Rev Assoc Med Bras (1992). 2022 Nov 21;68(10):1476-1480. doi: 10.1590/1806-9282.20220880. eCollection 2022.
OBJECTIVE: This study aimed to investigate the effect of mutations by comparing wild-type SARS-CoV-2 and Omicron regarding clinical features in patients with COVID-19. It also aimed to assess whether SARS-CoV-2 cycle threshold value could predict COVID-19 severity.
METHODS: A total of 960 wild-type and 411 Omicron variant patients with positive results in SARS-CoV-2 real-time reverse transcriptase polymerase chain reaction test from oropharyngeal and/or nasopharyngeal samples during their hospital admissions were included in this retrospective study. The reference symptoms of the patients were obtained from the hospital database. The correlation between chest computed tomography findings and the “cycle threshold” of patients with wild-type SARS-CoV-2 was assessed.

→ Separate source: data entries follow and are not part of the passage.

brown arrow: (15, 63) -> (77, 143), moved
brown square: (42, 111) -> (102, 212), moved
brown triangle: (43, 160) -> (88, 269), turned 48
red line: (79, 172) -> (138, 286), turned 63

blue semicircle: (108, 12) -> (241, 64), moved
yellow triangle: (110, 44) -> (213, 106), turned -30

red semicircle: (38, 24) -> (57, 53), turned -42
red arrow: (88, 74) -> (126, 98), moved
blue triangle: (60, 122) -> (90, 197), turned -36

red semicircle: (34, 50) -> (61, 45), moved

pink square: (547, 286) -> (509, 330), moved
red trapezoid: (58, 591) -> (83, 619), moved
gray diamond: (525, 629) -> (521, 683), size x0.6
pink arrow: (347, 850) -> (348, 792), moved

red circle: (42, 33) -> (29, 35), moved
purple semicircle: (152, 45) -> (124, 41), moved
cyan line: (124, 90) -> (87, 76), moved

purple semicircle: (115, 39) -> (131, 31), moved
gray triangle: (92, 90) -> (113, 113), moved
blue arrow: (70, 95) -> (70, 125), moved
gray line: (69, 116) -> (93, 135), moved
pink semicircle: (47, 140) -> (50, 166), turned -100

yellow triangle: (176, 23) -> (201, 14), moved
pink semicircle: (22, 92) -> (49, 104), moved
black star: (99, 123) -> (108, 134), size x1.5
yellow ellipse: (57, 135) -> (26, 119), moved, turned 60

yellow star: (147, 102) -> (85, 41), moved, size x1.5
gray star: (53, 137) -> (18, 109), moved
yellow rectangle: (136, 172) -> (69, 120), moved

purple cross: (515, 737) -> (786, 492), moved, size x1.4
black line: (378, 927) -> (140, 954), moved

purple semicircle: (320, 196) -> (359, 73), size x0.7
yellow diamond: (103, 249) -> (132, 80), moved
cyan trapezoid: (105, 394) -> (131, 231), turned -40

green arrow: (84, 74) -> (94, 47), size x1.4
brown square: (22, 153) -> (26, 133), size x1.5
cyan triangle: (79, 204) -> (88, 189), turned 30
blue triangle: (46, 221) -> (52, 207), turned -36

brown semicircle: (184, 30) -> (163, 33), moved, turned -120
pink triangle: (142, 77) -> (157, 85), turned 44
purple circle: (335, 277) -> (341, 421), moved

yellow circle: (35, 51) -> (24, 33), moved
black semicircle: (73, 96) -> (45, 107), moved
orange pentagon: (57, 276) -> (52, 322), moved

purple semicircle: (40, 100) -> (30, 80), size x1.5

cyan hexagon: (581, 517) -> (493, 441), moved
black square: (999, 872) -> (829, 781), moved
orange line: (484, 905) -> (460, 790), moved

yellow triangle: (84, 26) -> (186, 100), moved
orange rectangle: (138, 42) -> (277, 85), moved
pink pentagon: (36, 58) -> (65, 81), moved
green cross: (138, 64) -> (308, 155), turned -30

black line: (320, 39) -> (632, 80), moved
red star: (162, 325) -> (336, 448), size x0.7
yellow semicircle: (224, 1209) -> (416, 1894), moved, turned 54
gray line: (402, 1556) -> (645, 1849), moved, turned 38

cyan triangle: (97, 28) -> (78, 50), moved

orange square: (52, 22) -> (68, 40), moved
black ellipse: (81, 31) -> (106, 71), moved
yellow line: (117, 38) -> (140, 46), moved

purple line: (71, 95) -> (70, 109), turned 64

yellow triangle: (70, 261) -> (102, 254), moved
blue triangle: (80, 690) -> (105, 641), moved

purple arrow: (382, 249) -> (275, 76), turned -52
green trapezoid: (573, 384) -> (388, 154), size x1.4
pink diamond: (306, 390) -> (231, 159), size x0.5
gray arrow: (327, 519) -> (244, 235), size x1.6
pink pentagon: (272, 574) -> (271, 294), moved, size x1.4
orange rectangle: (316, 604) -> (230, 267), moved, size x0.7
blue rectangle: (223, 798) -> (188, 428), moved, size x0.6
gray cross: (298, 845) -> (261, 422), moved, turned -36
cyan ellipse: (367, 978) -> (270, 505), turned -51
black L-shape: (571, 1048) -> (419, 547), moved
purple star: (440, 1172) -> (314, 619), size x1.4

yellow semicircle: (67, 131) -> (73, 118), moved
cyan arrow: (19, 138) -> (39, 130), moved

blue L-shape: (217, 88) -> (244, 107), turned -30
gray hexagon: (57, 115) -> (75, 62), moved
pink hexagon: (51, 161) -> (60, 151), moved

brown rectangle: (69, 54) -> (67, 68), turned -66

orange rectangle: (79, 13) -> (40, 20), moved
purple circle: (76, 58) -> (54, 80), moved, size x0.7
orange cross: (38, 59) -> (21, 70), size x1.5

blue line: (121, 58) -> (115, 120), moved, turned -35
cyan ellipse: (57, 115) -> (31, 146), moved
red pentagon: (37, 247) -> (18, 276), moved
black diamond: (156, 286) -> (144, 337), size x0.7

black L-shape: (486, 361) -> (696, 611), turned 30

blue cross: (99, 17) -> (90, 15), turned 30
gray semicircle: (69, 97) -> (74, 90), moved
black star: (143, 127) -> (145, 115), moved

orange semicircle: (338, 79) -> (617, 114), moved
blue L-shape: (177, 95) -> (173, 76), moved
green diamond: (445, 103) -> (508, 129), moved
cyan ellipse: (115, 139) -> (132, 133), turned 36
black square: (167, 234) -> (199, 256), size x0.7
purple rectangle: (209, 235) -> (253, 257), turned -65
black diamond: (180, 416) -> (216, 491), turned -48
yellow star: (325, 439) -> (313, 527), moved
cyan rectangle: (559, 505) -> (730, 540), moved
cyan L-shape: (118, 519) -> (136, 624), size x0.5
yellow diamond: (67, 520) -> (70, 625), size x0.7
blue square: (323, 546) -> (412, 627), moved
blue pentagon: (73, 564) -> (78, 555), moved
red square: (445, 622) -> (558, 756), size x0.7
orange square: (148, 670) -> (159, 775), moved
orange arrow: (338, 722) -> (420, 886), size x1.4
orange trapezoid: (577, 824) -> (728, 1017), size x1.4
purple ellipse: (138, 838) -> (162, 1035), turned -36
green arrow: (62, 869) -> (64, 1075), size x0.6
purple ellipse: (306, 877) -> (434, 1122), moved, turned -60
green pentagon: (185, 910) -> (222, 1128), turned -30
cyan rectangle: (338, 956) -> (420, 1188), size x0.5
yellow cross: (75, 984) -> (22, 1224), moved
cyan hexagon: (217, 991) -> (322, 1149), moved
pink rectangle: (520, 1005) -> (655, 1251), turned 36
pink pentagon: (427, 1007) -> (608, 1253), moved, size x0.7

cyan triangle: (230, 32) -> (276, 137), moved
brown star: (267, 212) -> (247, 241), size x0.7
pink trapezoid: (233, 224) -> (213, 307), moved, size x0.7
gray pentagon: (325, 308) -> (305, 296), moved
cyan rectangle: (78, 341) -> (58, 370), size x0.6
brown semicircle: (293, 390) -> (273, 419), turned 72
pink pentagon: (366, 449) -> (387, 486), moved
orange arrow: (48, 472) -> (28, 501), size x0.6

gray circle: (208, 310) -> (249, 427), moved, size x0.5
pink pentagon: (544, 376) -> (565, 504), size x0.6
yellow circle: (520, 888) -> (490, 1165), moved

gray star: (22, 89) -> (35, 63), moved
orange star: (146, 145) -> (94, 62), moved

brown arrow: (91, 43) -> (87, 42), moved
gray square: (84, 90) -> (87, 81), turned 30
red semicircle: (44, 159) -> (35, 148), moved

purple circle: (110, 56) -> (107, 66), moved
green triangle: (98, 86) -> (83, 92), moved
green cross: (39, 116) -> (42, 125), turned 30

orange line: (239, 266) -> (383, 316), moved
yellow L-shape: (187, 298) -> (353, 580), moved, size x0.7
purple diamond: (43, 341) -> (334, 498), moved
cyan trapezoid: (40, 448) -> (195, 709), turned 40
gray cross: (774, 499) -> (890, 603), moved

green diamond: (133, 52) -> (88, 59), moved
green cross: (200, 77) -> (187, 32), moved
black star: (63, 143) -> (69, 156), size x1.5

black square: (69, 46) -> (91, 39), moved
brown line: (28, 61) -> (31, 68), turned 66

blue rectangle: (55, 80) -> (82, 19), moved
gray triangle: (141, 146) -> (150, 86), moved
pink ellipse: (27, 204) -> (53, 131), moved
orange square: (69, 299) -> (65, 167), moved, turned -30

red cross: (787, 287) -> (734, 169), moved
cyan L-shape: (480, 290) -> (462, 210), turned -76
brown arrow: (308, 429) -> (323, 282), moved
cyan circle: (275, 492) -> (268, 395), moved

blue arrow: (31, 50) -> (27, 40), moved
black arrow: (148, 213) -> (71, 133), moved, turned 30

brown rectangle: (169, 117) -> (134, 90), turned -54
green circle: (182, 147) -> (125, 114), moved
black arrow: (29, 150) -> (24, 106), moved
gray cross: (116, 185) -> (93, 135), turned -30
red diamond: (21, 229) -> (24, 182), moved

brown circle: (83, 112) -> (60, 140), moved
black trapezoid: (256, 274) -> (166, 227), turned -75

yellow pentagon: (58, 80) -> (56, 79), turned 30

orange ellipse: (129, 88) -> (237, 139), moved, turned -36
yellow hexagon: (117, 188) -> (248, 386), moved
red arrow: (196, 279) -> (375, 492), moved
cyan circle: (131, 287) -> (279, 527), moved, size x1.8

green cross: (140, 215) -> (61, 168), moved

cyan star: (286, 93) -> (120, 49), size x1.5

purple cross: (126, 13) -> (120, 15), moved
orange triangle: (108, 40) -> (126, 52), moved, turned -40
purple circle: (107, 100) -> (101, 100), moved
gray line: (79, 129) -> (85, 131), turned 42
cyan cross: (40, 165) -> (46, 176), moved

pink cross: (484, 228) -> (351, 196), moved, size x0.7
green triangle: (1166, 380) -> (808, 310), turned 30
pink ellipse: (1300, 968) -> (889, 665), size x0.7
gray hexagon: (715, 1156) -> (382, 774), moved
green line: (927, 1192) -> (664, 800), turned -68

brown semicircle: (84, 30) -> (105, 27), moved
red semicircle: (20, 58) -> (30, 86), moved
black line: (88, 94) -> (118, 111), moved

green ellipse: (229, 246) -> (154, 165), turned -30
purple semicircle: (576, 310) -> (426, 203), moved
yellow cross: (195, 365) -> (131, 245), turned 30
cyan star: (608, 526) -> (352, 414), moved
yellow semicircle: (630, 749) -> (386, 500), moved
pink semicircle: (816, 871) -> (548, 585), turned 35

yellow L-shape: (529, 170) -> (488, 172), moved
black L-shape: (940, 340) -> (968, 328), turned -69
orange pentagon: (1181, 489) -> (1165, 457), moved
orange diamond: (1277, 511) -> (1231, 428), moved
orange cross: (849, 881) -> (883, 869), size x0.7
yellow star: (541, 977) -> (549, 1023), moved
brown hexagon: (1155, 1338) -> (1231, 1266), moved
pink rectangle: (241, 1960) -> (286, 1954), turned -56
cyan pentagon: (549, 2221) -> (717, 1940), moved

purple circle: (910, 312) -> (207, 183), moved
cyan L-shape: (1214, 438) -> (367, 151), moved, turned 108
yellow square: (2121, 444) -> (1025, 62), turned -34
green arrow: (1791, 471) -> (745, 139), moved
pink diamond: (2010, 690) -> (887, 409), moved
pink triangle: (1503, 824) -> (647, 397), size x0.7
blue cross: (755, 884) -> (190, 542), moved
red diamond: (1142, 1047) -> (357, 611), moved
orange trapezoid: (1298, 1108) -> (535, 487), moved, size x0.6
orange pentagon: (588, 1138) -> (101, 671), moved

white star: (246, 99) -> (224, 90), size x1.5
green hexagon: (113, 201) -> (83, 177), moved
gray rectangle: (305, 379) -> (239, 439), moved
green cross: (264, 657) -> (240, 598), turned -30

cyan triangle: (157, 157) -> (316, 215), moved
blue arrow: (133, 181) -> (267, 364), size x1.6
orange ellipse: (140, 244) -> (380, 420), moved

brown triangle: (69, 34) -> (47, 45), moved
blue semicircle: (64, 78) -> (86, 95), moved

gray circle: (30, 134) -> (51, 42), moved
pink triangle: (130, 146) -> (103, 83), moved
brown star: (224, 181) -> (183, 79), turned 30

RESULTS: Cough, fever, shortness of breath, loss of taste and smell, and diarrhea were found to be statistically significantly higher (p=0.001; 0.001; 0.001; 0.001; and 0.006; respectively) in the wild-type cohort, while in the Omicron cohort, sore throat and headache were found to be statistically significantly higher (p=0.001 and 0.003, respectively). An inverse relationship was found between chest computed tomography findings and viral load.
CONCLUSION: This study revealed that the Omicron variant tended to infect predominantly the upper respiratory tract and showed decreased lung infectivity, and the disease progressed with a milder clinical course. Therefore, the study showed that the tropism of the virus was changed and the viral phenotype was affected. It was also found that SARS-CoV-2 viral load did not predict COVID-19 severity in patients with wild-type SARS-CoV-2.